## About this exercise
Your answer must be an exact copy of the records below, minus the pictures.
━━━ Input material ━━━
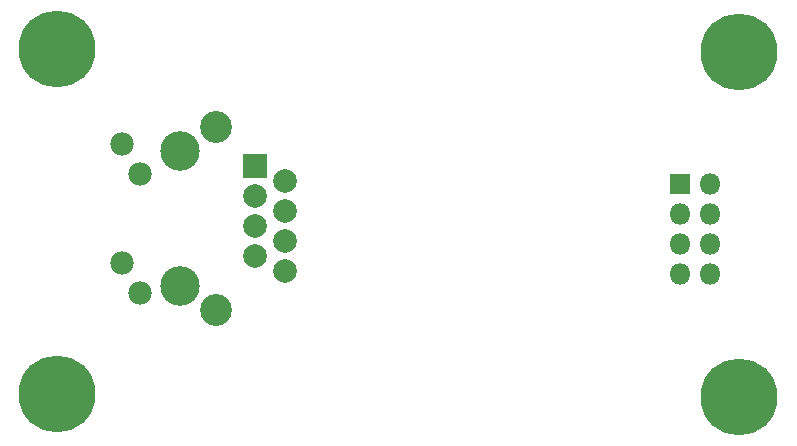
<source format=gbr>
%TF.GenerationSoftware,KiCad,Pcbnew,(5.1.6)-1*%
%TF.CreationDate,2020-09-26T17:15:15+05:30*%
%TF.ProjectId,ENC28J60_Dev_Board,454e4332-384a-4363-905f-4465765f426f,rev?*%
%TF.SameCoordinates,Original*%
%TF.FileFunction,Soldermask,Bot*%
%TF.FilePolarity,Negative*%
%FSLAX46Y46*%
G04 Gerber Fmt 4.6, Leading zero omitted, Abs format (unit mm)*
G04 Created by KiCad (PCBNEW (5.1.6)-1) date 2020-09-26 17:15:15*
%MOMM*%
%LPD*%
G01*
G04 APERTURE LIST*
%ADD10C,6.500000*%
%ADD11C,0.900000*%
%ADD12R,2.000000X2.000000*%
%ADD13C,2.000000*%
%ADD14C,1.990000*%
%ADD15C,2.700000*%
%ADD16C,3.350000*%
%ADD17R,1.800000X1.800000*%
%ADD18O,1.800000X1.800000*%
G04 APERTURE END LIST*
D10*
%TO.C,H1*%
X87000000Y-109000000D03*
D11*
X84600000Y-109000000D03*
X85302944Y-107302944D03*
X87000000Y-106600000D03*
X88697056Y-107302944D03*
X89400000Y-109000000D03*
X88697056Y-110697056D03*
X87000000Y-111400000D03*
X85302944Y-110697056D03*
%TD*%
%TO.C,H2*%
X143052944Y-110947056D03*
X144750000Y-111650000D03*
X146447056Y-110947056D03*
X147150000Y-109250000D03*
X146447056Y-107552944D03*
X144750000Y-106850000D03*
X143052944Y-107552944D03*
X142350000Y-109250000D03*
D10*
X144750000Y-109250000D03*
%TD*%
%TO.C,H3*%
X144750000Y-80000000D03*
D11*
X147150000Y-80000000D03*
X146447056Y-81697056D03*
X144750000Y-82400000D03*
X143052944Y-81697056D03*
X142350000Y-80000000D03*
X143052944Y-78302944D03*
X144750000Y-77600000D03*
X146447056Y-78302944D03*
%TD*%
%TO.C,H4*%
X88697056Y-78102944D03*
X87000000Y-77400000D03*
X85302944Y-78102944D03*
X84600000Y-79800000D03*
X85302944Y-81497056D03*
X87000000Y-82200000D03*
X88697056Y-81497056D03*
X89400000Y-79800000D03*
D10*
X87000000Y-79800000D03*
%TD*%
D12*
%TO.C,J1*%
X103700000Y-89700000D03*
D13*
X106240000Y-90970000D03*
X103700000Y-92240000D03*
X106240000Y-93510000D03*
X103700000Y-94780000D03*
X106240000Y-96050000D03*
X103700000Y-97320000D03*
X106240000Y-98590000D03*
D14*
X93980000Y-100470000D03*
X92460000Y-97930000D03*
X93980000Y-90360000D03*
X92460000Y-87820000D03*
D15*
X100410000Y-86370000D03*
X100410000Y-101920000D03*
D16*
X97360000Y-88430000D03*
X97360000Y-99860000D03*
%TD*%
D17*
%TO.C,J2*%
X139750000Y-91250000D03*
D18*
X142290000Y-91250000D03*
X139750000Y-93790000D03*
X142290000Y-93790000D03*
X139750000Y-96330000D03*
X142290000Y-96330000D03*
X139750000Y-98870000D03*
X142290000Y-98870000D03*
%TD*%
M02*

</source>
━━━
## Written answer
<source format=gbr>
%TF.GenerationSoftware,KiCad,Pcbnew,(5.1.6)-1*%
%TF.CreationDate,2020-09-26T17:15:15+05:30*%
%TF.ProjectId,ENC28J60_Dev_Board,454e4332-384a-4363-905f-4465765f426f,rev?*%
%TF.SameCoordinates,Original*%
%TF.FileFunction,Soldermask,Bot*%
%TF.FilePolarity,Negative*%
%FSLAX46Y46*%
G04 Gerber Fmt 4.6, Leading zero omitted, Abs format (unit mm)*
G04 Created by KiCad (PCBNEW (5.1.6)-1) date 2020-09-26 17:15:15*
%MOMM*%
%LPD*%
G01*
G04 APERTURE LIST*
%ADD10C,6.500000*%
%ADD11C,0.900000*%
%ADD12R,2.000000X2.000000*%
%ADD13C,2.000000*%
%ADD14C,1.990000*%
%ADD15C,2.700000*%
%ADD16C,3.350000*%
%ADD17R,1.800000X1.800000*%
%ADD18O,1.800000X1.800000*%
G04 APERTURE END LIST*
D10*
%TO.C,H1*%
X87000000Y-109000000D03*
D11*
X84600000Y-109000000D03*
X85302944Y-107302944D03*
X87000000Y-106600000D03*
X88697056Y-107302944D03*
X89400000Y-109000000D03*
X88697056Y-110697056D03*
X87000000Y-111400000D03*
X85302944Y-110697056D03*
%TD*%
%TO.C,H2*%
X143052944Y-110947056D03*
X144750000Y-111650000D03*
X146447056Y-110947056D03*
X147150000Y-109250000D03*
X146447056Y-107552944D03*
X144750000Y-106850000D03*
X143052944Y-107552944D03*
X142350000Y-109250000D03*
D10*
X144750000Y-109250000D03*
%TD*%
%TO.C,H3*%
X144750000Y-80000000D03*
D11*
X147150000Y-80000000D03*
X146447056Y-81697056D03*
X144750000Y-82400000D03*
X143052944Y-81697056D03*
X142350000Y-80000000D03*
X143052944Y-78302944D03*
X144750000Y-77600000D03*
X146447056Y-78302944D03*
%TD*%
%TO.C,H4*%
X88697056Y-78102944D03*
X87000000Y-77400000D03*
X85302944Y-78102944D03*
X84600000Y-79800000D03*
X85302944Y-81497056D03*
X87000000Y-82200000D03*
X88697056Y-81497056D03*
X89400000Y-79800000D03*
D10*
X87000000Y-79800000D03*
%TD*%
D12*
%TO.C,J1*%
X103700000Y-89700000D03*
D13*
X106240000Y-90970000D03*
X103700000Y-92240000D03*
X106240000Y-93510000D03*
X103700000Y-94780000D03*
X106240000Y-96050000D03*
X103700000Y-97320000D03*
X106240000Y-98590000D03*
D14*
X93980000Y-100470000D03*
X92460000Y-97930000D03*
X93980000Y-90360000D03*
X92460000Y-87820000D03*
D15*
X100410000Y-86370000D03*
X100410000Y-101920000D03*
D16*
X97360000Y-88430000D03*
X97360000Y-99860000D03*
%TD*%
D17*
%TO.C,J2*%
X139750000Y-91250000D03*
D18*
X142290000Y-91250000D03*
X139750000Y-93790000D03*
X142290000Y-93790000D03*
X139750000Y-96330000D03*
X142290000Y-96330000D03*
X139750000Y-98870000D03*
X142290000Y-98870000D03*
%TD*%
M02*

</source>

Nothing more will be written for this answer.